Steps to Audit Your Personal Data Processing
A structured audit reduces risk and builds the documentation regulators expect to see.
- Map your data flows. Identify every system, database, spreadsheet, and third-party service that stores or processes personal data.
- Classify the data. Distinguish between direct identifiers, indirect identifiers, and special category data.
- Assign lawful bases. Document which Article 6 basis applies to each processing activity, and add Article 9 conditions where special category data is involved.
- Review retention periods. Set and enforce maximum retention periods for each data category. Delete or anonymize data when the purpose has been fulfilled.
- Update your privacy policy. Use a privacy policy generator to ensure your notice reflects current processing activities, then review it quarterly.
- Check your processors. Verify that data processing agreements are in place with all third parties and that they meet GDPR standards.
- Test data subject rights workflows. Submit test access, deletion, and portability requests to confirm your team can respond within the one-month deadline.
- Document everything.

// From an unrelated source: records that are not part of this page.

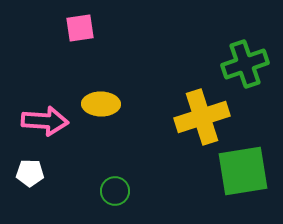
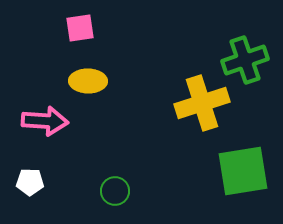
green cross: moved 4 px up
yellow ellipse: moved 13 px left, 23 px up
yellow cross: moved 14 px up
white pentagon: moved 9 px down
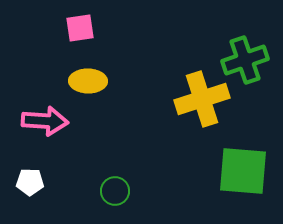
yellow cross: moved 4 px up
green square: rotated 14 degrees clockwise
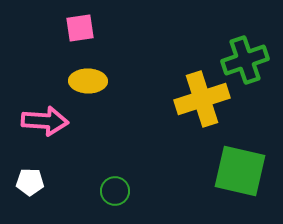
green square: moved 3 px left; rotated 8 degrees clockwise
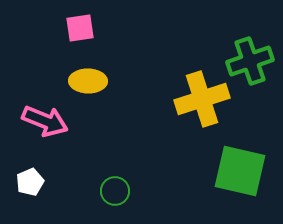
green cross: moved 5 px right, 1 px down
pink arrow: rotated 18 degrees clockwise
white pentagon: rotated 24 degrees counterclockwise
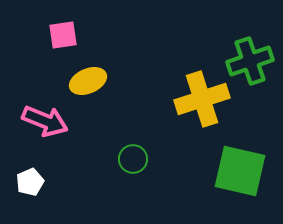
pink square: moved 17 px left, 7 px down
yellow ellipse: rotated 24 degrees counterclockwise
green circle: moved 18 px right, 32 px up
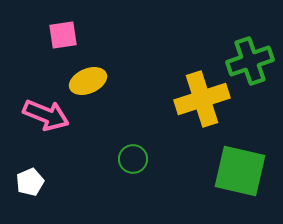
pink arrow: moved 1 px right, 6 px up
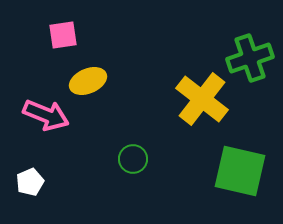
green cross: moved 3 px up
yellow cross: rotated 34 degrees counterclockwise
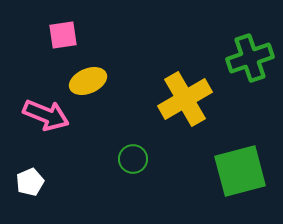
yellow cross: moved 17 px left; rotated 22 degrees clockwise
green square: rotated 28 degrees counterclockwise
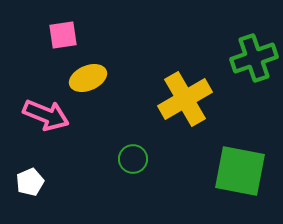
green cross: moved 4 px right
yellow ellipse: moved 3 px up
green square: rotated 26 degrees clockwise
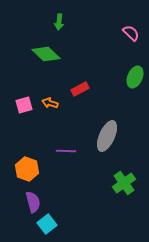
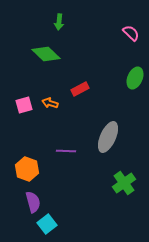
green ellipse: moved 1 px down
gray ellipse: moved 1 px right, 1 px down
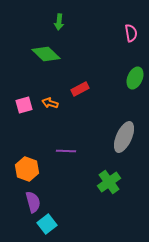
pink semicircle: rotated 36 degrees clockwise
gray ellipse: moved 16 px right
green cross: moved 15 px left, 1 px up
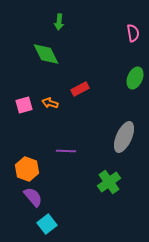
pink semicircle: moved 2 px right
green diamond: rotated 20 degrees clockwise
purple semicircle: moved 5 px up; rotated 25 degrees counterclockwise
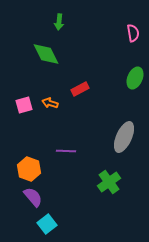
orange hexagon: moved 2 px right
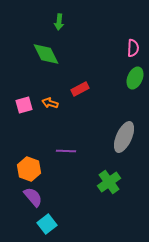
pink semicircle: moved 15 px down; rotated 12 degrees clockwise
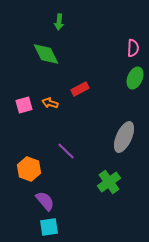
purple line: rotated 42 degrees clockwise
purple semicircle: moved 12 px right, 4 px down
cyan square: moved 2 px right, 3 px down; rotated 30 degrees clockwise
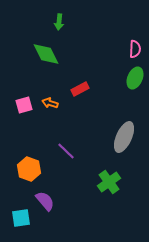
pink semicircle: moved 2 px right, 1 px down
cyan square: moved 28 px left, 9 px up
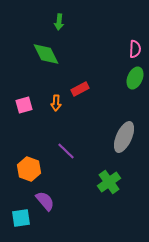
orange arrow: moved 6 px right; rotated 105 degrees counterclockwise
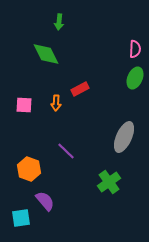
pink square: rotated 18 degrees clockwise
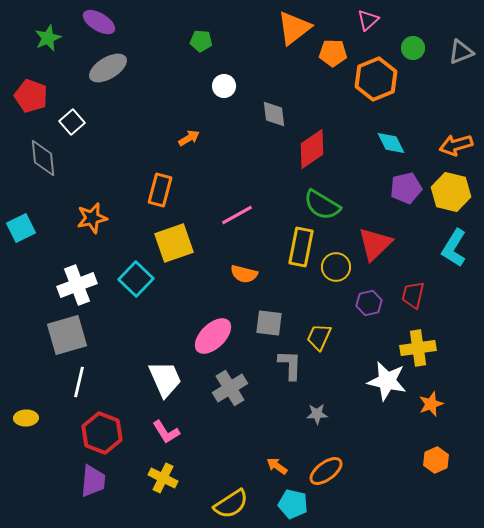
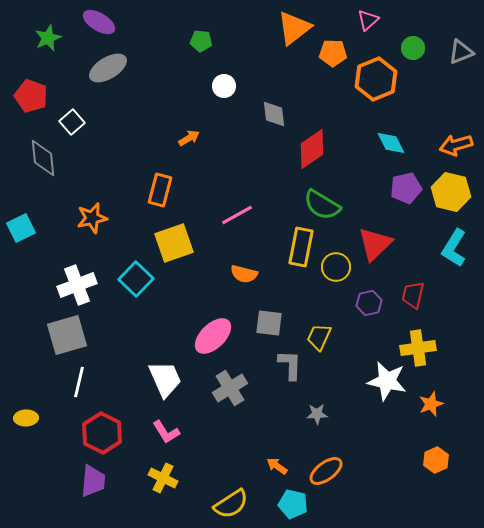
red hexagon at (102, 433): rotated 6 degrees clockwise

Maintain records of processing activities under Article 30 and keep evidence of your compliance decisions.
Frequently Asked Questions
What is personal data under GDPR?
Personal data is any information that relates to an identified or identifiable natural person. This includes obvious identifiers like names and email addresses, but also IP addresses, cookie identifiers, location data, and any combination of factors that could single someone out.
Are IP addresses considered personal data under GDPR?
Yes. The Court of Justice of the European Union confirmed in the Breyer case (C-582/14) that even dynamic IP addresses can constitute personal data when combined with other information held by an internet service provider.
What is the difference between personal data and sensitive personal data in GDPR?
Personal data covers any information linked to an identifiable person. Sensitive personal data, defined in Article 9, includes racial or ethnic origin, political opinions, religious beliefs, health data, biometric data, and sexual orientation. Sensitive data requires stricter safeguards and a specific Article 9 condition to process.
Does GDPR apply to anonymized data?
No. Truly anonymized data falls outside the scope of GDPR because it can no longer identify a person. However, pseudonymized data, where re-identification is possible with additional information, remains personal data and is fully subject to the regulation.